Doug Guthrie, Dean of the George Washington University School of Business is now the latest individual to come out and express support for Hillary Clinton’s Deputy Chief of Staff, Huma Abedin. Ironically, Guthrie actually bemoans the loss of importance that is placed on facts in general and cites none other than MSNBC as an entity that understands that importance.
Writes Guthrie, at Forbes:
People have greater access to knowledge today than ever before in the history of the human race, yet they increasingly isolate themselves based on their ideologies, fears and, ironically, television-viewing habits. This intellectual isolation has reached such epic proportions that I fear we are seeing the death of the “fact,” and I consider it a turn of events that threatens not only our discourse but also our democracy.
I first started to wonder whether facts were dying earlier this year. I was sitting in the Hong Kong airport and watching Chris Matthews interview GOP presidential candidate and U.S. Rep. Michelle Bachmann, of Minnesota, about a number of topics. Bachmann had been in the news that week because she had claimed that, “now we have the federal government … taking over ownership or control of 51 percent of the American economy.” Matthews couldn’t resist jumping on the statement, noting that MSNBC’s fact checkers couldn’t come up with anything close to that number. Bachmann flippantly replied something like, and I’m paraphrasing, “Well, Chris, you have your fact checkers and I have mine. I think I’ll go with mine.”
If you know anything about economics or the structure of the U.S. economy, you know that the Representative’s comments were ridiculous (much like her fallacious attacks on Secretary of State Hillary Clinton’s aide Huma Abedin just a few months ago). But the bigger concern is the accountability for these false facts. The glib answer that all fact checkers are equal is simply not an acceptable defense against bending the truth.
In the United States, politicians are frequently guilty of fanning the flames of this kind of ignorance by suggesting that there are two sides to everything, including facts. By doing so, they undermine the basic premise that there are pieces of information and data that are facts, truth without explanation. No debate. No hedging.
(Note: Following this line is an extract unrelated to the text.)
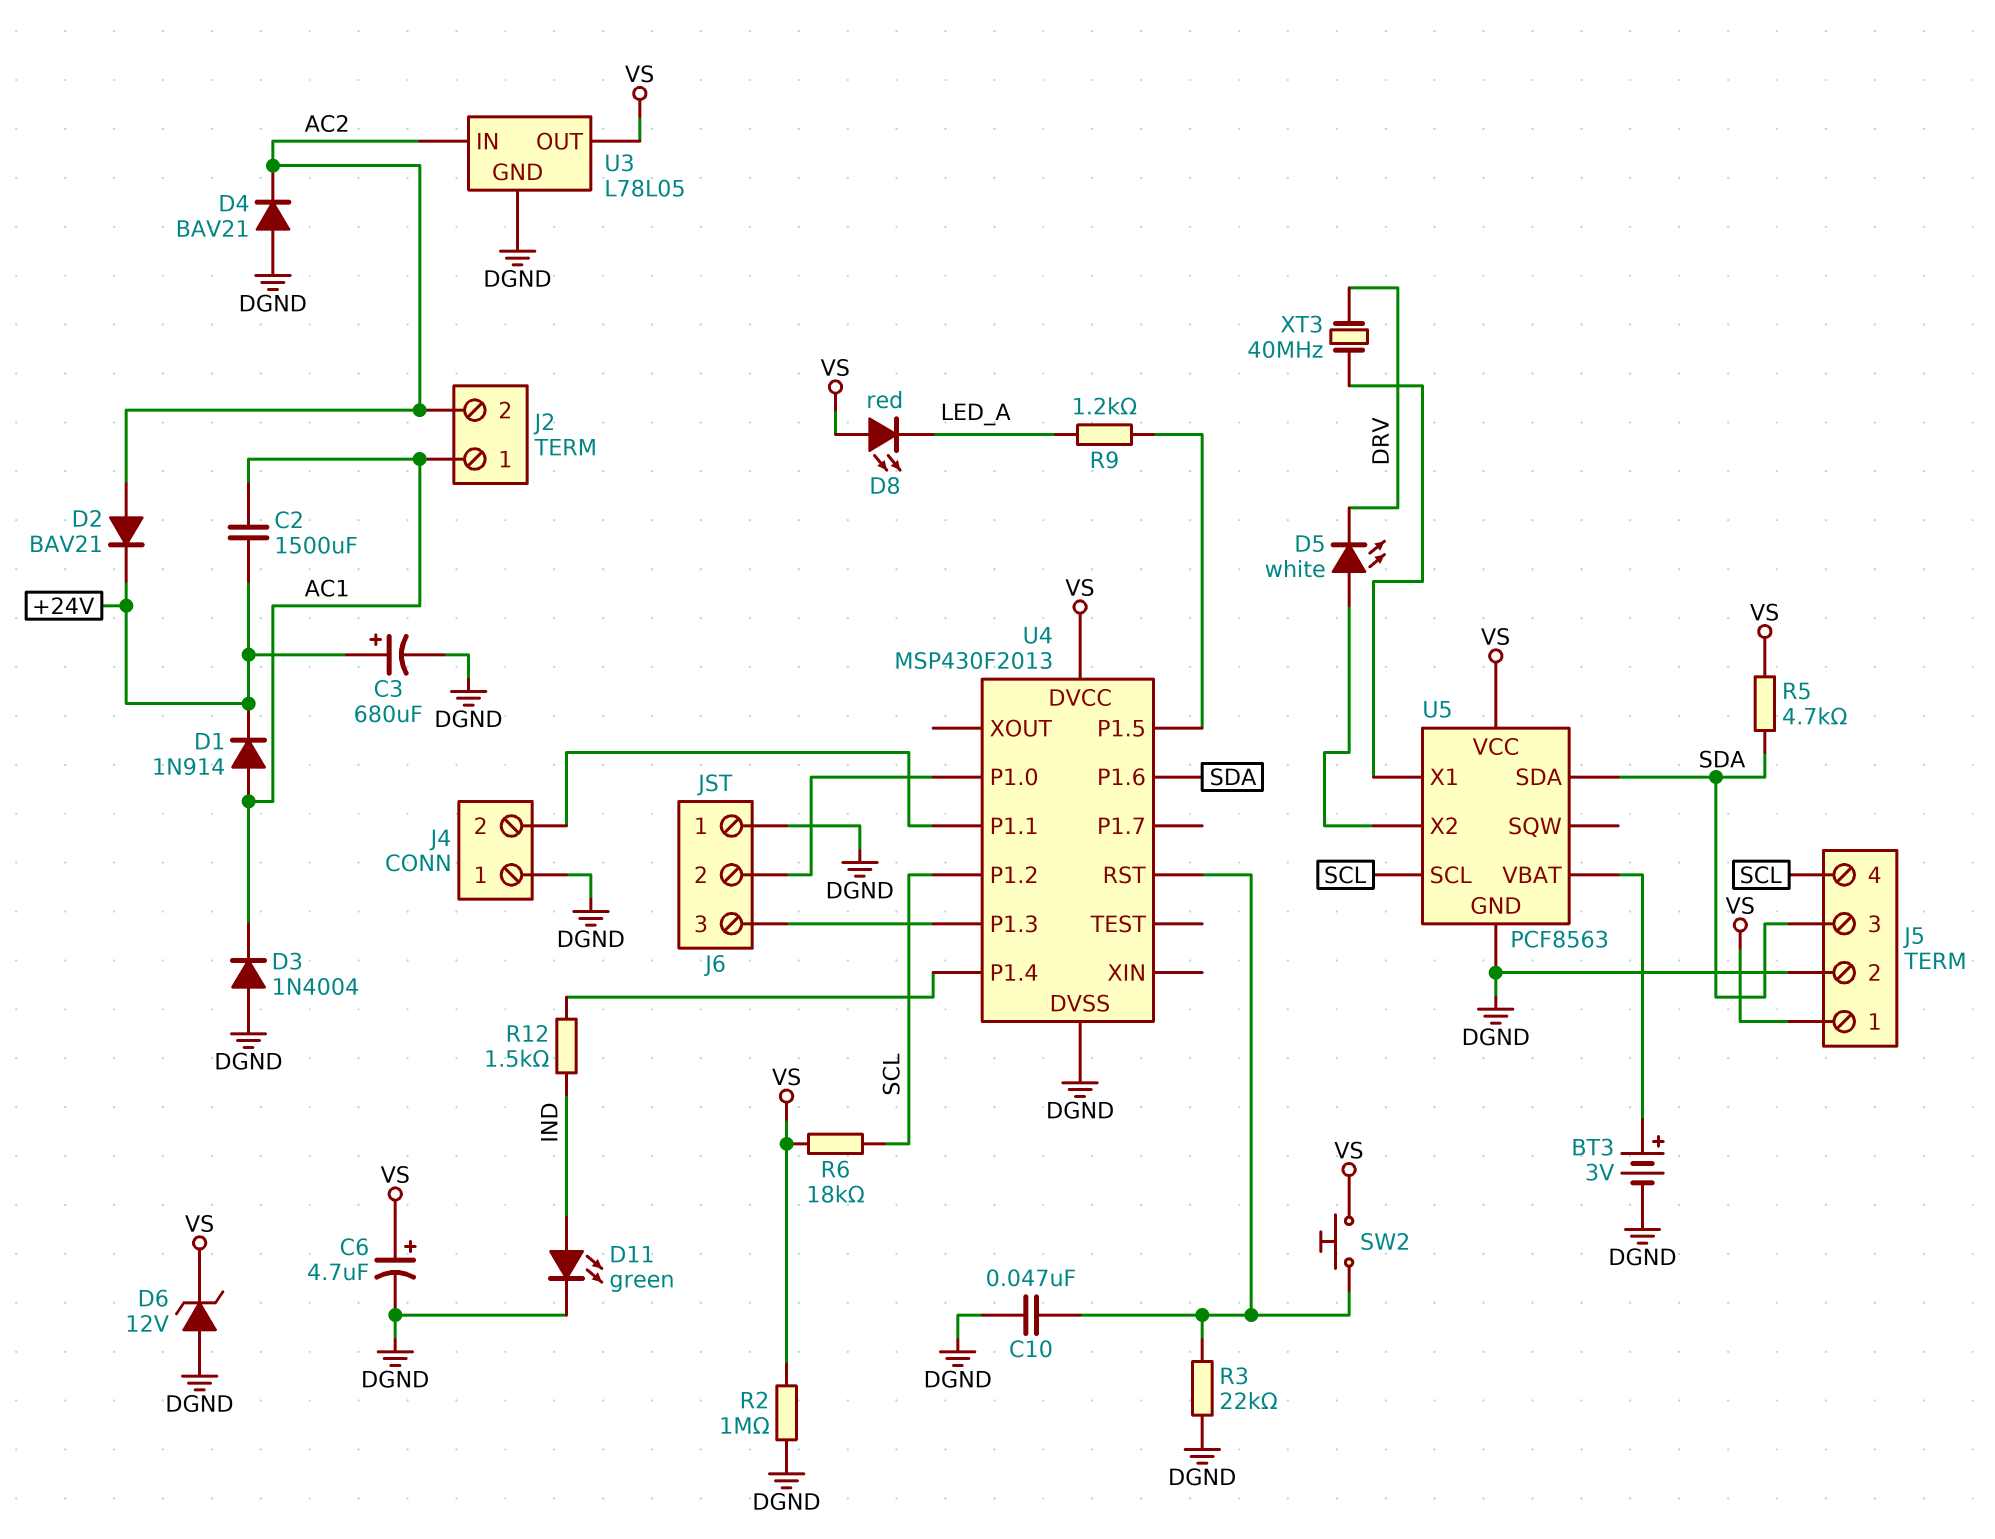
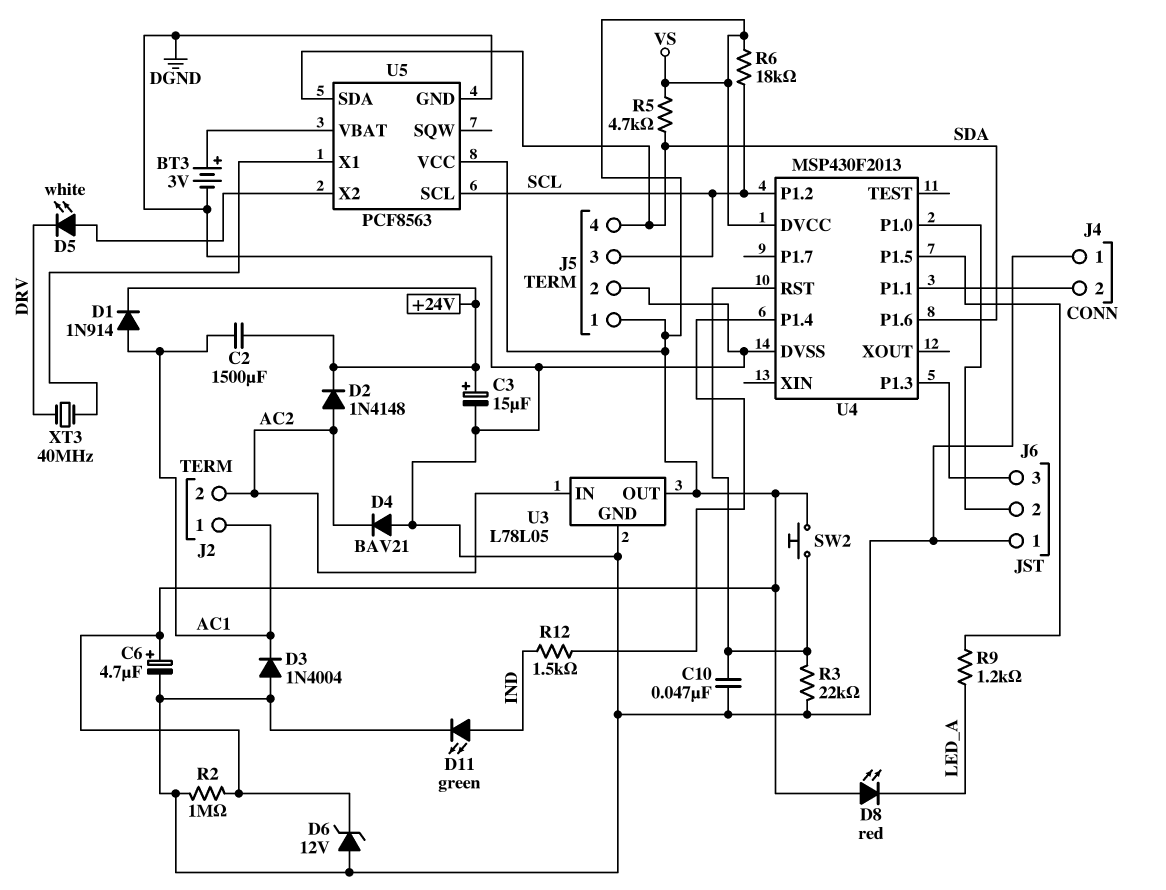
C3: 680uF (plus +24V, minus DGND) -> 15uF (plus +24V, minus DGND)
D2: diode BAV21 (A AC2, K +24V) -> diode 1N4148 (A AC2, K +24V)
J5 pin 3: SDA -> SCL
J5 pin 4: SCL -> SDA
Isn’t that interesting? Guthrie has a problem with people not relying on facts when taking a position. Yet, he referred to fact-based questions posed by Bachmann about Abedin as “ridiculous” and “fallacious attacks”. Of course, he performs this hit & run without providing a single fact to support his position. A better example of projection one would be hard-pressed to find.
The truth is that Guthrie is not interested in facts; he’s interested in pushing his ideology, a trait he says he rejects. If Guthrie were interested in facts when it comes to Abedin, he would study the ones we’ve presented here and here. We produced a 37-page report and a 14-page report chock full of facts that people like Guthrie ignore because they interfere with his… wait for it… ideology.
Guthrie, who works at the same University from which Abedin graduated, also supported construction of the Ground Zero mosque in 2010. In fact, in a piece he wrote for the Washington Post, Guthrie lauded Obama for publicly supporting it (remember, Obama expressed support for Abedin too – at the White House iftar dinner) and appeared somewhat irritated that Imam Feisal Abdul Rauf wasn’t pushing the issue more:
Imam Rauf has worked for the last decade from a different pulpit; he also earned a leadership position following the events of September 11. It should be remembered that Imam Rauf showed true leadership in the weeks and months after the tragedy, reminding America and the world that al-Qaeda did not represent all Muslims; that there are many Muslims who believe in peace, tolerance, interfaith cooperation. His work reminded us all that the justified anger and fury directed at the enemies of peace and democracy should not be directed toward all Muslims.
Yet with leadership comes responsibility, especially when you are leading a cause as sensitive as the proposed mosque and cultural center. President Obama was right that, in America, Muslims have just as much right to a downtown place of worship as any religious group does. However, Imam Rauf’s responsibility as leader requires that he be present and engaging with the same sort of calming assurance that he offered in the Fall of 2001. By remaining silent, Imam Rauf failed to take up that responsibility, and this was a failure of leadership.
Lost on Guthrie, perhaps, was THE FACT that Rauf’s ties to extremists may have played a hand in the imam being somewhat reticent to embrace the public spotlight.
For someone who claims not to want to see “the Death of the Fact”, Guthrie sure seems willing to watch facts die from lack of attention.